Wiley « Playtime is Over » @@@@


On parle souvent d’exception culturelle française dans le monde de l’art. Le rap est une forme d’art, un art de rue comme on le dit souvent, et pourtant cette musique fait exception à cette exception dans l’Hexagone. L’un inhibe l’autre et ça s’annule. Où est alors cette fameuse exception culturelle française au sein du rap français ? Allons voir ailleurs si nous y sommes… Nulle part en France. Mais dans notre continent, l’Europe, il y a quelques exceptions question sous-genres de rap, des variantes qui font la différence par rapport au modèle états-unien. Destination l’Angleterre, pays où la monarchie est régie par l’anticonformisme.

Garage et 2 Step sont deux styles qui ont émergé de la scène anglaise, au même titre que le Broken Beat et le Grime, qui dérivent respectivement du Funk et du Hip Hop. Le Grime, c’est du rap véner aux rythmes saccadés sur fond de synthés technoïdes aux ambiances généralement brumeuses et grisantes, tel un Automne anglais. Intéressés ? Voici à votre disposition Playtime Is Over (Big Dada/PIAS), le troisième opus de Wiley, un des meilleurs représentants en la matière. L’entrée en matière avec « 50/50 » et « Bow E3 » est un pur réveil matin qui nous cueille à froid après avoir passé la nuit à faire la fête en boîte de nuit. Les traits tirés par cette acclimatation aux uptempos britanniques, Wiley continue de rimer en deuspi grâce à son flow fonctionnant à l’énergie anxio-voltaïque. Et ne vous y méprenez pas, « Gangsters » n’est pas de la Crunk, ou sinon vous vous reprendrez une méchante cuite sur « Stars ». 

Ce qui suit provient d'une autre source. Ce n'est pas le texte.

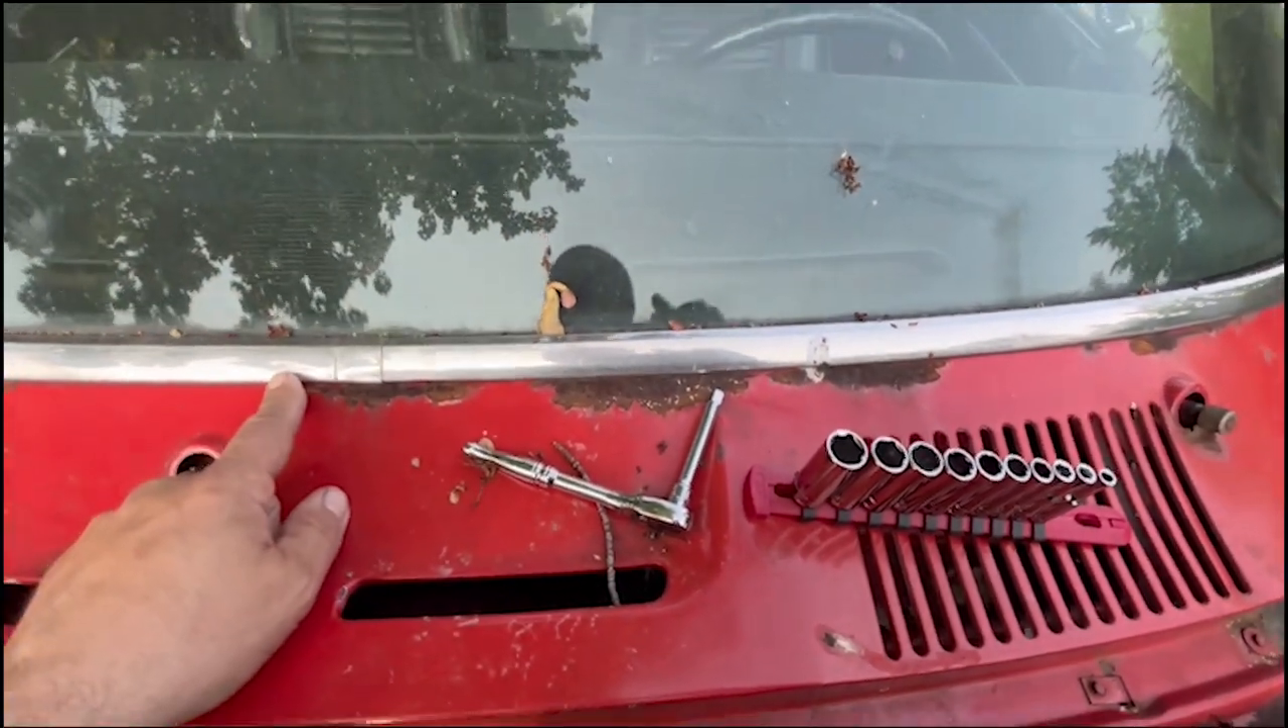I got to pull this trim off yet but I don't have the plastic tool to do it.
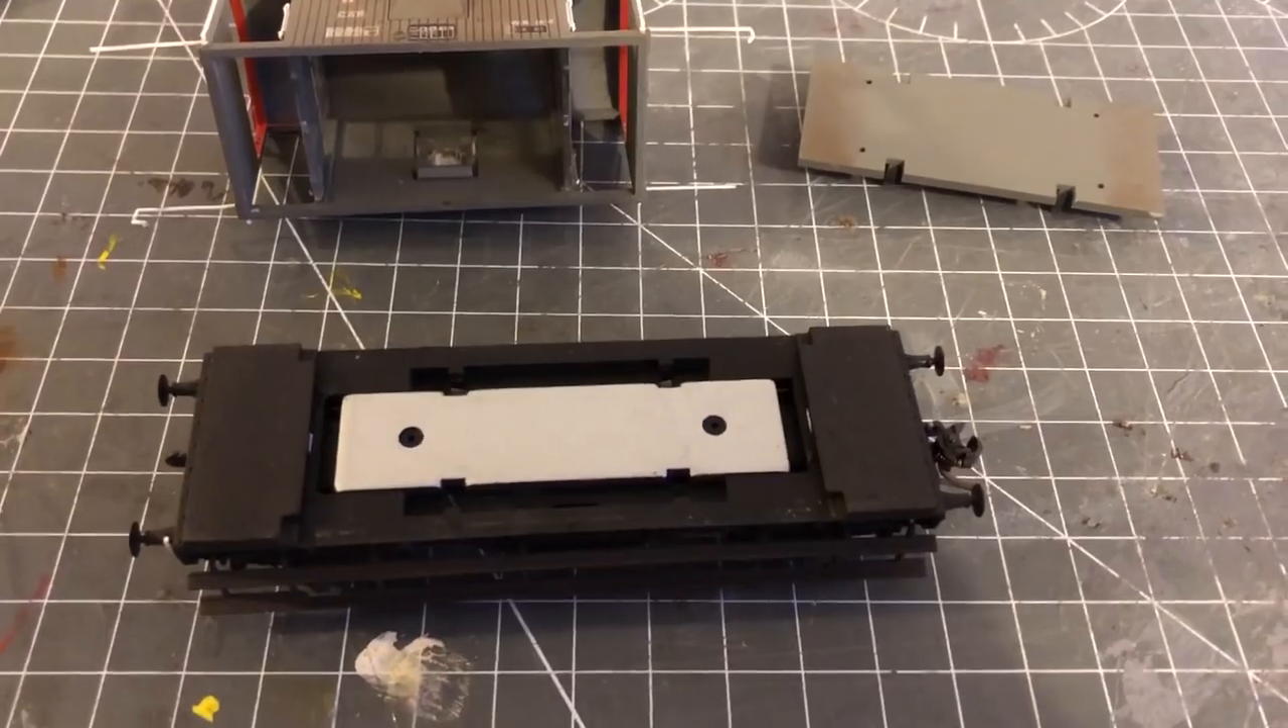So I've managed to take the body off the chassis.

Après avoir laissé un orage miniature pleuviner dessus son crâne de stressé de la vie, Wiley passe une par une phase dépressionnaire (« Nothin About Me »), vite consolé par un appel à la chair (« Come Lay With Me »), sans pour autant troubler la grise mine affichée de l’album. Et tant qu’à faire, autant achever sur une mauvaise nouvelle : Playtime Is Over est et sera le tout dernier album de notre « Eski-Boy ». Il laissera avant de partir une « Letter 2 Dizzee », un remerciement au jeune surdoué Dizzee Rascal, la valeur sûre d’une scène Grime à l’avenir relativement radieux. Pour en revenir à ce qu’il faut retenir de l’album, celui-ci est déconseillé aux gens heureux.